5. Very occasionally, I get little fits of envy towards others, but fortunately they don't tend to last long and I'm usually very mindful of my good fortune. Still, it would be nice to reduce envy!
I know these are pretty vague, but maybe I'll elaborate later, after I see how this thread progresses!
How about you?
scout1222
08-27-2003, 09:03 AM
I am finding lately that I'm pretty passive. I don't think that was ever really an issue, but I'm finding areas of my life (okay, okay, RELATIONSHIPS in particular) where I really could benefit by being more assertive and initiating.
It's not helping that DBF is quite passive as well. That can lead to a frustrating impasse.
Kayaksoup
08-27-2003, 09:07 AM
I would like to get past the panic attacks.
I would like to be able to speak my mind.
I would like to be less sensitive (overly).
lorilei
08-27-2003, 09:23 AM
OH, but Natasha - you flatter me.
My list of self-improvement "chores" varies by the moment, and gets longer by the day... I'm constantly finding that I need to adjust certain aspects of my personality to get along more efficiently in the world.
──────
• [REQUEST A]
Copy the entries word for word, starting at the first line and ending at the line that contains "segurança e monitoramento.".
──────
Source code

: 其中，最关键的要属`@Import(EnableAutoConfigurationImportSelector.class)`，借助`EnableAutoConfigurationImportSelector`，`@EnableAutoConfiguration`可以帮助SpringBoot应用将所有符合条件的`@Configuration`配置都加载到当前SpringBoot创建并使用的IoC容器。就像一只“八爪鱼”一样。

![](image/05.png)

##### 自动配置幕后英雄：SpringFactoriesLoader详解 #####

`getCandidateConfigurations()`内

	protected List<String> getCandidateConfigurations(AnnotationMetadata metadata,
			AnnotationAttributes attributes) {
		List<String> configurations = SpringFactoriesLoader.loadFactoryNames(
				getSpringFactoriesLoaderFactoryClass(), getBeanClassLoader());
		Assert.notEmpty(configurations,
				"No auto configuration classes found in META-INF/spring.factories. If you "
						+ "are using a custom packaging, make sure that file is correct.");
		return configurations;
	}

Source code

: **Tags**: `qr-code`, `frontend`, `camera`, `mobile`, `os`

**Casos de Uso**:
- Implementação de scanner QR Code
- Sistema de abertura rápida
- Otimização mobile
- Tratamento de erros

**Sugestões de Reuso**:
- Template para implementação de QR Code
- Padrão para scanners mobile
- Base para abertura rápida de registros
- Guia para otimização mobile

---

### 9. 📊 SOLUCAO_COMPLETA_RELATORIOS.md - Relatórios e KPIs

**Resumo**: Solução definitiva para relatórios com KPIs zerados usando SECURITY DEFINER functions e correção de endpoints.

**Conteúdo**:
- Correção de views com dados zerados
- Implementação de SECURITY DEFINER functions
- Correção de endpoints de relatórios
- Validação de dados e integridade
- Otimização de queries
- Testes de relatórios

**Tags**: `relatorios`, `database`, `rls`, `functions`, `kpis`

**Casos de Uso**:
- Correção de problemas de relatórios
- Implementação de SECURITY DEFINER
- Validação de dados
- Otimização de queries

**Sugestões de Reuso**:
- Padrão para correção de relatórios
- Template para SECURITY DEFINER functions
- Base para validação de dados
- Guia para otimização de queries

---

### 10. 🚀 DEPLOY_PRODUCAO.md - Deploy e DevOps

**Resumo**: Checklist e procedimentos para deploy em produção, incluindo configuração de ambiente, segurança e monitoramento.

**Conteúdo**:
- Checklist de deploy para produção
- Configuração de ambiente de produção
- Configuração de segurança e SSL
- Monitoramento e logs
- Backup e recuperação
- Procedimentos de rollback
──────
• [REQUEST B]
In the forum thread on self-improvement, what does Kayaksoup say they would like to get past?

• [TASK SOLUTION A]
Source code

: 其中，最关键的要属`@Import(EnableAutoConfigurationImportSelector.class)`，借助`EnableAutoConfigurationImportSelector`，`@EnableAutoConfiguration`可以帮助SpringBoot应用将所有符合条件的`@Configuration`配置都加载到当前SpringBoot创建并使用的IoC容器。就像一只“八爪鱼”一样。

![](image/05.png)

##### 自动配置幕后英雄：SpringFactoriesLoader详解 #####

`getCandidateConfigurations()`内

	protected List<String> getCandidateConfigurations(AnnotationMetadata metadata,
			AnnotationAttributes attributes) {
		List<String> configurations = SpringFactoriesLoader.loadFactoryNames(
				getSpringFactoriesLoaderFactoryClass(), getBeanClassLoader());
		Assert.notEmpty(configurations,
				"No auto configuration classes found in META-INF/spring.factories. If you "
						+ "are using a custom packaging, make sure that file is correct.");
		return configurations;
	}

Source code

: **Tags**: `qr-code`, `frontend`, `camera`, `mobile`, `os`

**Casos de Uso**:
- Implementação de scanner QR Code
- Sistema de abertura rápida
- Otimização mobile
- Tratamento de erros

**Sugestões de Reuso**:
- Template para implementação de QR Code
- Padrão para scanners mobile
- Base para abertura rápida de registros
- Guia para otimização mobile

---

### 9. 📊 SOLUCAO_COMPLETA_RELATORIOS.md - Relatórios e KPIs

**Resumo**: Solução definitiva para relatórios com KPIs zerados usando SECURITY DEFINER functions e correção de endpoints.

**Conteúdo**:
- Correção de views com dados zerados
- Implementação de SECURITY DEFINER functions
- Correção de endpoints de relatórios
- Validação de dados e integridade
- Otimização de queries
- Testes de relatórios

**Tags**: `relatorios`, `database`, `rls`, `functions`, `kpis`

**Casos de Uso**:
- Correção de problemas de relatórios
- Implementação de SECURITY DEFINER
- Validação de dados
- Otimização de queries

**Sugestões de Reuso**:
- Padrão para correção de relatórios
- Template para SECURITY DEFINER functions
- Base para validação de dados
- Guia para otimização de queries

---

### 10. 🚀 DEPLOY_PRODUCAO.md - Deploy e DevOps

**Resumo**: Checklist e procedimentos para deploy em produção, incluindo configuração de ambiente, segurança e monitoramento.

• [TASK SOLUTION B]
The panic attacks.